▸ **YOUR OBJECTIVE**
Could you return all of the entries word for word, minus any pictures?

*** EXERCISE MATERIALS Section Begins ***

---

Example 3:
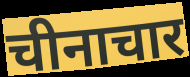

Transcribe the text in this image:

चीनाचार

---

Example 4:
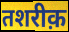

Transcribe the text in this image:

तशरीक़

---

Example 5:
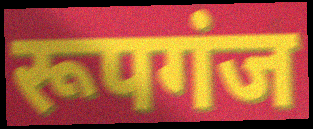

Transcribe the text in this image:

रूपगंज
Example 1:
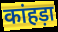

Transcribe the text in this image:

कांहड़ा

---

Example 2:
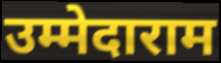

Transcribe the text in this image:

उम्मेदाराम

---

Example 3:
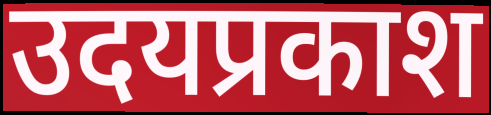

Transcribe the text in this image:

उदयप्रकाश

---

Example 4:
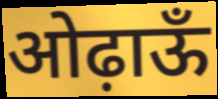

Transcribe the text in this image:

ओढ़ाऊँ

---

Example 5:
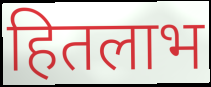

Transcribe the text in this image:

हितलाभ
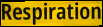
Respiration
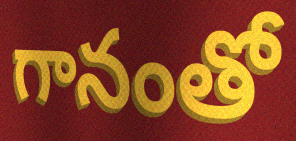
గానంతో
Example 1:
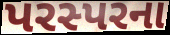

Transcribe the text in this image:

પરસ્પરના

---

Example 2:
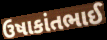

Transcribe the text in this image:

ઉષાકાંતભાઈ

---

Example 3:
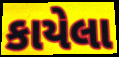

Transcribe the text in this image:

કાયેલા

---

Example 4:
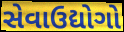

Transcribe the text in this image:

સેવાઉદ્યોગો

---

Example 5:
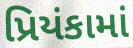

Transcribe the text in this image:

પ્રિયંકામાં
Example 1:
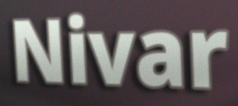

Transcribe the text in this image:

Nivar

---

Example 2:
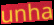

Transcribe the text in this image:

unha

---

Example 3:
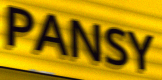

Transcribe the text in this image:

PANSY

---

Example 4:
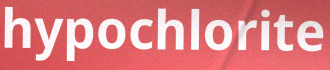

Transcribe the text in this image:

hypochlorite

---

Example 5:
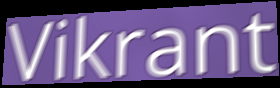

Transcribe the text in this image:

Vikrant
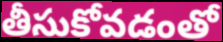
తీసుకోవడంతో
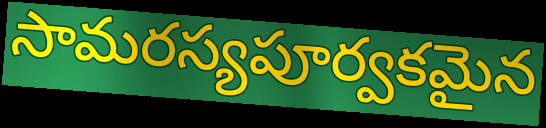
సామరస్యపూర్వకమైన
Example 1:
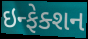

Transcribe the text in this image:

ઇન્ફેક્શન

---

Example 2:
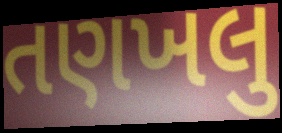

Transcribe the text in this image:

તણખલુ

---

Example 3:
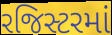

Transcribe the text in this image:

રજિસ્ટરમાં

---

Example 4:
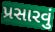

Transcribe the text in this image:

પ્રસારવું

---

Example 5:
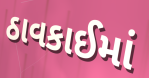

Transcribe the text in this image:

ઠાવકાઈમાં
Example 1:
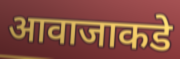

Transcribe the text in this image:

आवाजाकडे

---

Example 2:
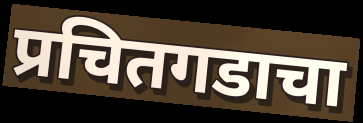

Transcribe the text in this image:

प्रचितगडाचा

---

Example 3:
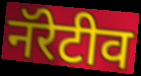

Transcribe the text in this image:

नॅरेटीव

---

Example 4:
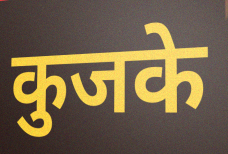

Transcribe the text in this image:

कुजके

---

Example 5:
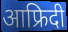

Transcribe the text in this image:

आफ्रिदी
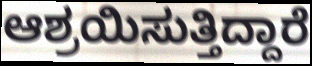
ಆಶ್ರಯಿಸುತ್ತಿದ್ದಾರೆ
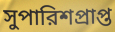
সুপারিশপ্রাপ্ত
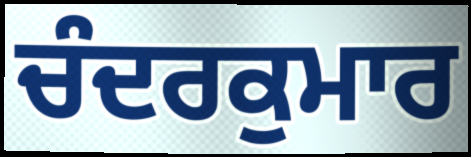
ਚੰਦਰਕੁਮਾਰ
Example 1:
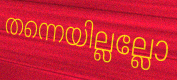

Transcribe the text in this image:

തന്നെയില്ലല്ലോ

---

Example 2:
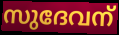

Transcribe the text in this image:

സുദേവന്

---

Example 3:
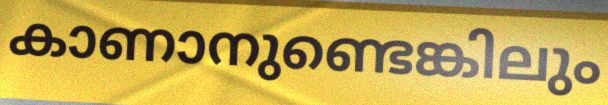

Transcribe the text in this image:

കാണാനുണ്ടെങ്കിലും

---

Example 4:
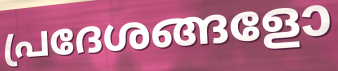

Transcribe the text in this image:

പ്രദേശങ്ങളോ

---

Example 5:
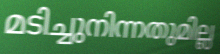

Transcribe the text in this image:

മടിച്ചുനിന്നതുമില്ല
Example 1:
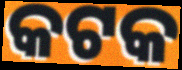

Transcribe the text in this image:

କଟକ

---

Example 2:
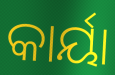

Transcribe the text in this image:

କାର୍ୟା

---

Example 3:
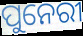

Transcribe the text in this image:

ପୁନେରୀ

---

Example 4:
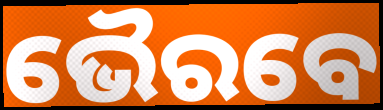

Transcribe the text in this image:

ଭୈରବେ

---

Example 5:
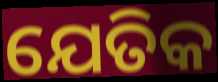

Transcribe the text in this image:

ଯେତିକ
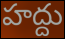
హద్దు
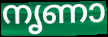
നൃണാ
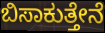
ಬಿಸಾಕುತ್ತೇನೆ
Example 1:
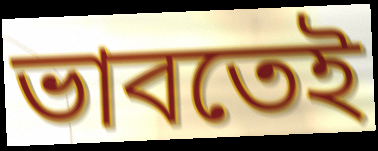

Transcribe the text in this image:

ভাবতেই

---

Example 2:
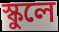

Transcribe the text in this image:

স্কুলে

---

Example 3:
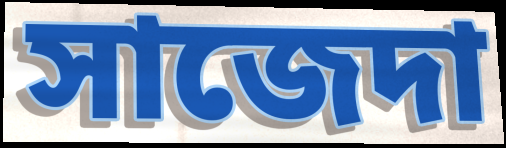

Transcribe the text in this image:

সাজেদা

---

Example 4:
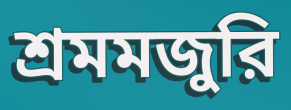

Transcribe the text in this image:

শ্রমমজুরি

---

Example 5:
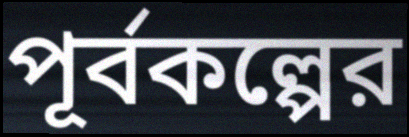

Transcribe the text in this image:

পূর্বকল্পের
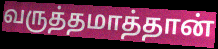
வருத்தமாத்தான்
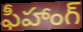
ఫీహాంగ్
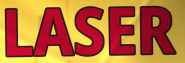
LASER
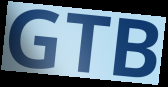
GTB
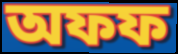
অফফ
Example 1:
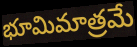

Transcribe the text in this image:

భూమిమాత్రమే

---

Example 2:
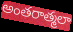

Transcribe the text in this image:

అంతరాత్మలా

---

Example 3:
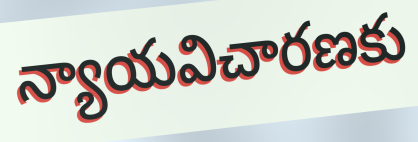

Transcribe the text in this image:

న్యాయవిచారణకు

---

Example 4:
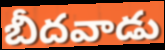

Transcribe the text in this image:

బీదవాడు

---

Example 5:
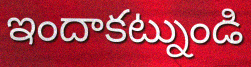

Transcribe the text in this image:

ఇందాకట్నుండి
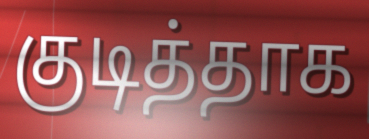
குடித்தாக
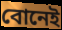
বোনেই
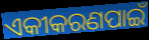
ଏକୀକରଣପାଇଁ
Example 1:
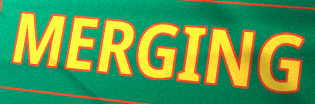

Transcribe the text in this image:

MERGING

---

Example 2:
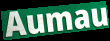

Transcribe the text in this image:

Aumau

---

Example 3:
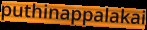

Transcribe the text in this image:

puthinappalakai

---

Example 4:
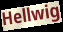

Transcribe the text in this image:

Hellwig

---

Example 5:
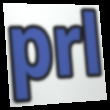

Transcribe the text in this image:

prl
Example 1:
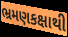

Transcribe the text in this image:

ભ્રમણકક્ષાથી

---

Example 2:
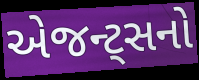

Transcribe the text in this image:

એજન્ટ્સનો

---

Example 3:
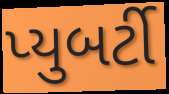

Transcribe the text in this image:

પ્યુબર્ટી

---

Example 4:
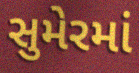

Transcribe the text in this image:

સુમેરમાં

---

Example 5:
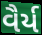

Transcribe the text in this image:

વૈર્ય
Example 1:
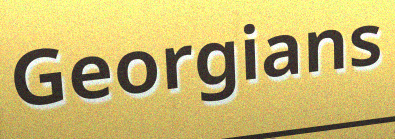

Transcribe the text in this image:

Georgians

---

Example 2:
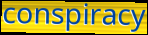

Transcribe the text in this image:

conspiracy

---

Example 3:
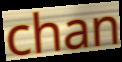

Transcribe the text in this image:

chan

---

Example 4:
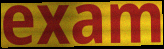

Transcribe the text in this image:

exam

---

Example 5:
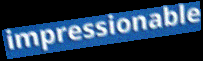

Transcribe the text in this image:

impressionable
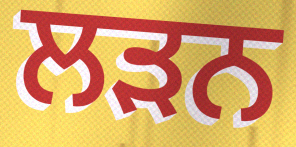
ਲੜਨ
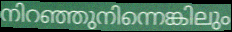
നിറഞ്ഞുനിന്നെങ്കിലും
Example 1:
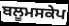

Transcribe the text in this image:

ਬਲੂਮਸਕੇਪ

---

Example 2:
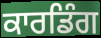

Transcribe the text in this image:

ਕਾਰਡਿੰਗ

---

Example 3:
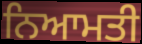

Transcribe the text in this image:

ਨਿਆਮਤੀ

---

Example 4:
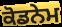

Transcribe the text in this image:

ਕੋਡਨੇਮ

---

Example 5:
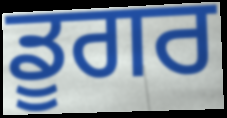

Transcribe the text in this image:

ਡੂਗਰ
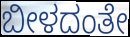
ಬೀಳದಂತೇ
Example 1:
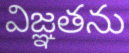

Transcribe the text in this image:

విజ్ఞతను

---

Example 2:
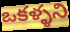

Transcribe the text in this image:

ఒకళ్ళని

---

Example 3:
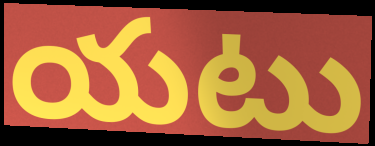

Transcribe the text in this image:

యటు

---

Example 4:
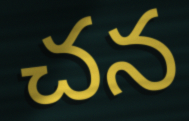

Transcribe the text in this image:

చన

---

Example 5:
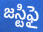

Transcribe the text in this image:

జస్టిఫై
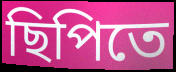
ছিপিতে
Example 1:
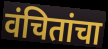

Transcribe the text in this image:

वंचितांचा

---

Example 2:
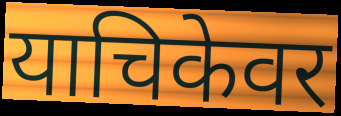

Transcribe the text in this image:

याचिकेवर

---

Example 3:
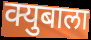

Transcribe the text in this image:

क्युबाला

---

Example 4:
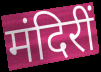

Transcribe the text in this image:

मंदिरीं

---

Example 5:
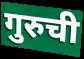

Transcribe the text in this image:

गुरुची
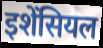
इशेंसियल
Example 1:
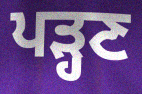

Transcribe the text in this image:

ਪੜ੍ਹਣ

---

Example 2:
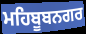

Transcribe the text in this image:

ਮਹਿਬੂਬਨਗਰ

*** EXERCISE MATERIALS Section Ends ***

▸ **TASK OUTPUT**
---

Example 3:

Transcribe the text in this image:

चीनाचार

---

Example 4:

Transcribe the text in this image:

तशरीक़

---

Example 5:

Transcribe the text in this image:

रूपगंज
Example 1:

Transcribe the text in this image:

कांहड़ा

---

Example 2:

Transcribe the text in this image:

उम्मेदाराम

---

Example 3:

Transcribe the text in this image:

उदयप्रकाश

---

Example 4:

Transcribe the text in this image:

ओढ़ाऊँ

---

Example 5:

Transcribe the text in this image:

हितलाभ
Respiration
గానంతో
Example 1:

Transcribe the text in this image:

પરસ્પરના

---

Example 2:

Transcribe the text in this image:

ઉષાકાંતભાઈ

---

Example 3:

Transcribe the text in this image:

કાયેલા

---

Example 4:

Transcribe the text in this image:

સેવાઉદ્યોગો

---

Example 5:

Transcribe the text in this image:

પ્રિયંકામાં
Example 1:

Transcribe the text in this image:

Nivar

---

Example 2:

Transcribe the text in this image:

unha

---

Example 3:

Transcribe the text in this image:

PANSY

---

Example 4:

Transcribe the text in this image:

hypochlorite

---

Example 5:

Transcribe the text in this image:

Vikrant
తీసుకోవడంతో
సామరస్యపూర్వకమైన
Example 1:

Transcribe the text in this image:

ઇન્ફેક્શન

---

Example 2:

Transcribe the text in this image:

તણખલુ

---

Example 3:

Transcribe the text in this image:

રજિસ્ટરમાં

---

Example 4:

Transcribe the text in this image:

પ્રસારવું

---

Example 5:

Transcribe the text in this image:

ઠાવકાઈમાં
Example 1:

Transcribe the text in this image:

आवाजाकडे

---

Example 2:

Transcribe the text in this image:

प्रचितगडाचा

---

Example 3:

Transcribe the text in this image:

नॅरेटीव

---

Example 4:

Transcribe the text in this image:

कुजके

---

Example 5:

Transcribe the text in this image:

आफ्रिदी
ಆಶ್ರಯಿಸುತ್ತಿದ್ದಾರೆ
সুপারিশপ্রাপ্ত
ਚੰਦਰਕੁਮਾਰ
Example 1:

Transcribe the text in this image:

തന്നെയില്ലല്ലോ

---

Example 2:

Transcribe the text in this image:

സുദേവന്

---

Example 3:

Transcribe the text in this image:

കാണാനുണ്ടെങ്കിലും

---

Example 4:

Transcribe the text in this image:

പ്രദേശങ്ങളോ

---

Example 5:

Transcribe the text in this image:

മടിച്ചുനിന്നതുമില്ല
Example 1:

Transcribe the text in this image:

କଟକ

---

Example 2:

Transcribe the text in this image:

କାର୍ୟା

---

Example 3:

Transcribe the text in this image:

ପୁନେରୀ

---

Example 4:

Transcribe the text in this image:

ଭୈରବେ

---

Example 5:

Transcribe the text in this image:

ଯେତିକ
హద్దు
നൃണാ
ಬಿಸಾಕುತ್ತೇನೆ
Example 1:

Transcribe the text in this image:

ভাবতেই

---

Example 2:

Transcribe the text in this image:

স্কুলে

---

Example 3:

Transcribe the text in this image:

সাজেদা

---

Example 4:

Transcribe the text in this image:

শ্রমমজুরি

---

Example 5:

Transcribe the text in this image:

পূর্বকল্পের
வருத்தமாத்தான்
ఫీహాంగ్
LASER
GTB
অফফ
Example 1:

Transcribe the text in this image:

భూమిమాత్రమే

---

Example 2:

Transcribe the text in this image:

అంతరాత్మలా

---

Example 3:

Transcribe the text in this image:

న్యాయవిచారణకు

---

Example 4:

Transcribe the text in this image:

బీదవాడు

---

Example 5:

Transcribe the text in this image:

ఇందాకట్నుండి
குடித்தாக
বোনেই
ଏକୀକରଣପାଇଁ
Example 1:

Transcribe the text in this image:

MERGING

---

Example 2:

Transcribe the text in this image:

Aumau

---

Example 3:

Transcribe the text in this image:

puthinappalakai

---

Example 4:

Transcribe the text in this image:

Hellwig

---

Example 5:

Transcribe the text in this image:

prl
Example 1:

Transcribe the text in this image:

ભ્રમણકક્ષાથી

---

Example 2:

Transcribe the text in this image:

એજન્ટ્સનો

---

Example 3:

Transcribe the text in this image:

પ્યુબર્ટી

---

Example 4:

Transcribe the text in this image:

સુમેરમાં

---

Example 5:

Transcribe the text in this image:

વૈર્ય
Example 1:

Transcribe the text in this image:

Georgians

---

Example 2:

Transcribe the text in this image:

conspiracy

---

Example 3:

Transcribe the text in this image:

chan

---

Example 4:

Transcribe the text in this image:

exam

---

Example 5:

Transcribe the text in this image:

impressionable
ਲੜਨ
നിറഞ്ഞുനിന്നെങ്കിലും
Example 1:

Transcribe the text in this image:

ਬਲੂਮਸਕੇਪ

---

Example 2:

Transcribe the text in this image:

ਕਾਰਡਿੰਗ

---

Example 3:

Transcribe the text in this image:

ਨਿਆਮਤੀ

---

Example 4:

Transcribe the text in this image:

ਕੋਡਨੇਮ

---

Example 5:

Transcribe the text in this image:

ਡੂਗਰ
ಬೀಳದಂತೇ
Example 1:

Transcribe the text in this image:

విజ్ఞతను

---

Example 2:

Transcribe the text in this image:

ఒకళ్ళని

---

Example 3:

Transcribe the text in this image:

యటు

---

Example 4:

Transcribe the text in this image:

చన

---

Example 5:

Transcribe the text in this image:

జస్టిఫై
ছিপিতে
Example 1:

Transcribe the text in this image:

वंचितांचा

---

Example 2:

Transcribe the text in this image:

याचिकेवर

---

Example 3:

Transcribe the text in this image:

क्युबाला

---

Example 4:

Transcribe the text in this image:

मंदिरीं

---

Example 5:

Transcribe the text in this image:

गुरुची
इशेंसियल
Example 1:

Transcribe the text in this image:

ਪੜ੍ਹਣ

---

Example 2:

Transcribe the text in this image:

ਮਹਿਬੂਬਨਗਰ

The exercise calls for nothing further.